When we exited the 27 into a smaller road, which was also darker, we could see a large white region of light in the dark horizon, and I said “that must certainly be the raceway”. As we approached it we could not only see more light but also we started hearing engine noise: we are here! Then we saw police cars and cones organizing the traffic and it was just in front of us: Sebring International Raceway.
We were about to be part of history, the first ever Super Sebring. Two days and two iconic races: 1000 Miles of Sebring, in its first iteration being part of the FIA World Endurance Championship. The next day the classic 12 Hours of Sebring, part of the IMSA Weathertech Sportscar Championship in its 67th edition.
We started planning this trip basically just after the announcement of the double header FIA WEC-IMSA, many months ago, and it was finally becoming true. I stopped the RV at the gates to get the tickets. On that moment the GTE qualification was underway and all we heard was the sound of the mighty Porsche 911 RSR, with some intermissions to hear the Aston Martin and Corvette’s V8. They instructed me to take a road to the right of the gates, and all of a sudden, I was crossing the bridge over turn 17, the mythical last corner of the track with its famous bumps and a lot of history of clashes and accidents. It was only then that I realized I was REALLY there.
Since we were inside, it was time to look for a parking spot for the RV where we would stay until Sunday. It was not an easy task, once we arrived with the event already ongoing, Thursday night, so it took me about 2 hours to finally get a place.
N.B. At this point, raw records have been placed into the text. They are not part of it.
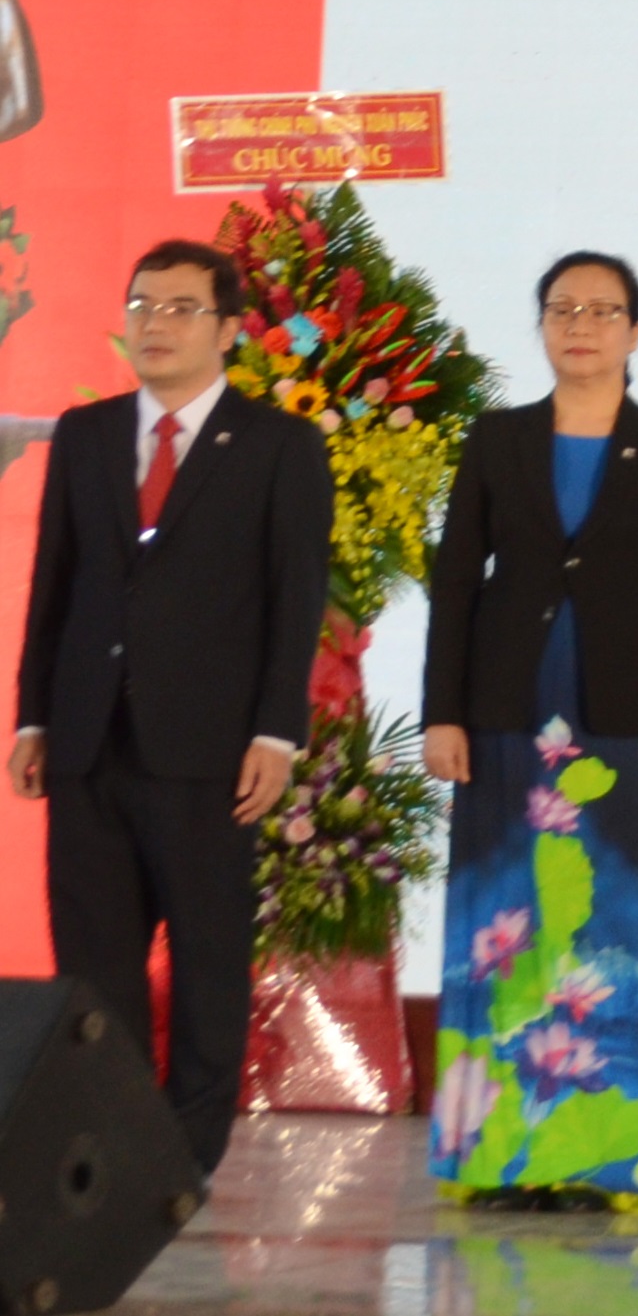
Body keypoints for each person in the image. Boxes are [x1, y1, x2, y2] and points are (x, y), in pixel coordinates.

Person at [11, 240, 332, 1178]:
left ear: (230, 329)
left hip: (209, 751)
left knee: (205, 969)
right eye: (143, 304)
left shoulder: (281, 445)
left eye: (182, 307)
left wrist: (277, 730)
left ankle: (181, 1163)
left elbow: (294, 598)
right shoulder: (87, 433)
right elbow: (53, 586)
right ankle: (105, 1153)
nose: (156, 323)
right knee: (94, 971)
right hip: (86, 742)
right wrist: (34, 717)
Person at [421, 252, 638, 1212]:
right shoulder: (496, 439)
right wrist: (443, 712)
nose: (581, 324)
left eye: (603, 310)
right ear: (542, 325)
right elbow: (458, 583)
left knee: (609, 929)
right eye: (562, 308)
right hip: (506, 711)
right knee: (505, 924)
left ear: (636, 331)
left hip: (627, 723)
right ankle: (503, 1153)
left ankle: (608, 1154)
In the next morning after eating something it was time to get out and meet our temporary motorhome neighbours. They are an amazing German couple who also were attending for the first time to a race in Sebring. After some time, we met a group of guys who arrived in their car, coming from Wisconsin and they were also first timers. We all chatted a while and, on that moment, I thought that it was really worth being there, meeting people with the same taste for good racing while being in a race.
Friday was the FIA WEC race, and since it would start just at 4PM, we went to the closest part of the track to watch a little bit of the Michelin Pilot Challenge that started in the morning, and then returned to the RV to make the barbecue (or Churrasco, Gaucho style) and the mate (or Chimarrão, a typical beverage from the south of Brazil). During lunch we chatted a little more with our new friends and then it was race time again.
It was outstanding to be at the hairpin (turn 7) and see the famous hotel in the outside, the crowd in the viewing mound and, of course the iconic sea of motorhomes parked facing the track and all its characters, most of them are there year after year.
That race finished under rain and yellow flags. And the 12 Hours of Sebring started exactly like that, due to the rain that poured the circuit during the night and morning.
Happily, for us, it stopped raining and we could make another barbecue (remember, Gaucho style) and this time we shared it with our new friends. I guess we stayed for more than 4 hours around the fire eating, chatting, laughing, eating and eating. Did I say we’ve eaten?
That time we spent away from the track was not lost time. For me it was the most valuable time of the weekend, when I could hear amazing stories from the Nürburgring, Road America, and also tell some stories about the Rally International de Erechim, about the traditional barbecue Gaucho.
The whole idea of being for several days inside a racetrack, instead of coming just during races is a completely different thing. You’re not there just to see cars passing through at 200km/h. You’re there to watch the race but also to feel the warmth of the people who are there for the same reason as you are.
If you love motorsports, you should definitely go at least once to Sebring. It is a bucket list item I am happy to have checked. And I hope you do too.